In a more innocent age, new mothers generally considered their babies to be the greatest gift imaginable. Today, they are likely to want some sort of tangible bonus as well.
"Push present" - creative name, eh? Inappropriate for those who had a c-section, but hey.
A recent survey of more than 30,000 respondents by BabyCenter.com found that 38 percent of new mothers received a gift from their mate in connection with their child. Among pregnant mothers, 55 percent wanted one. About 40 percent of both groups said the baby was ample reward.
This bonus goes by various names. Some call it the “baby mama gift.” Others refer to it as the “baby bauble.” But it’s most popularly known as the “push present.”

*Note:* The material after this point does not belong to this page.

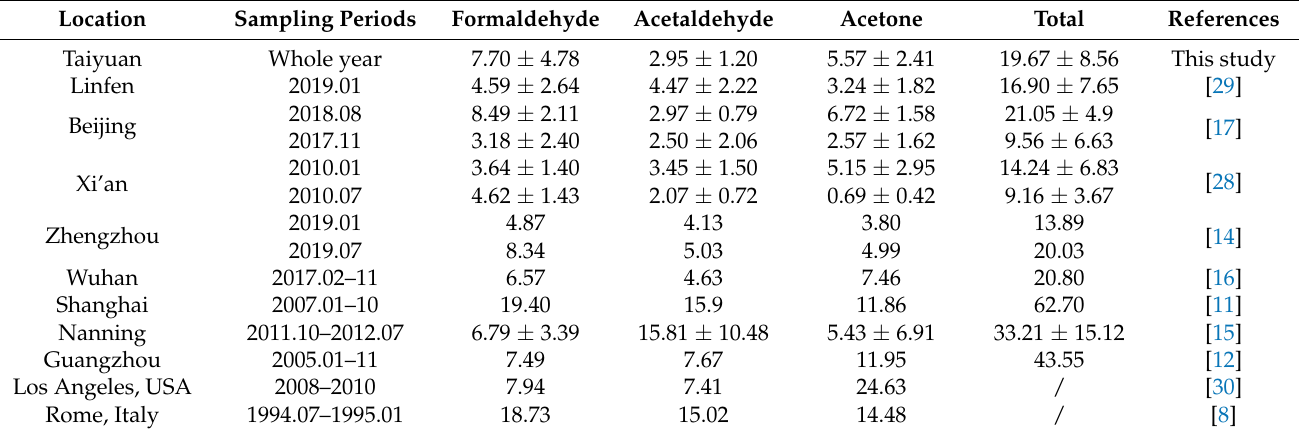
Table 1. Comparison of atmospheric formaldehyde, acetaldehyde, acetone and total carbonyls in Taiyuan and other cities in the world ( µ g/m 3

Some people criticize the "trend" - if it is, indeed, a trend at all - as just another example of materialism run rampant.
“This isn’t the time to give a $200 piece of jewelry,” said Rhonda Grote, president of ThinkThoughtful.com, an online gift consulting company in Bradenton, Fla. “I do not think that because a woman has had a baby she requires a Tiffany & Company item. She requires help, love and emotional support.”
Ray Mears of Grand Haven, Mich., didn’t give his wife, Beth, gifts for any of their three children, the most recent of them in July. And that’s fine with both of them. “It’s a really bizarre and unnecessary thing for a woman to expect,” Ms. Mears said. “For one thing, lots of people are giving gifts to the mom, baby and entire family. Also, there’s a lot going on when a new baby is expected. It’s just not a nice time for a woman to demand that her partner get creative and think of ‘the perfect gift.’”
Did you expect or receive a "push present" from your spouse/partner after giving birth? Do you think this is something new mothers should expect?
The article doesn't address where adoptive families fit into the equation, as they seem to imply the gift is supposed to be sort of a reward for the discomfort of pregnancy, which I might have imagined was actually the child, but never mind.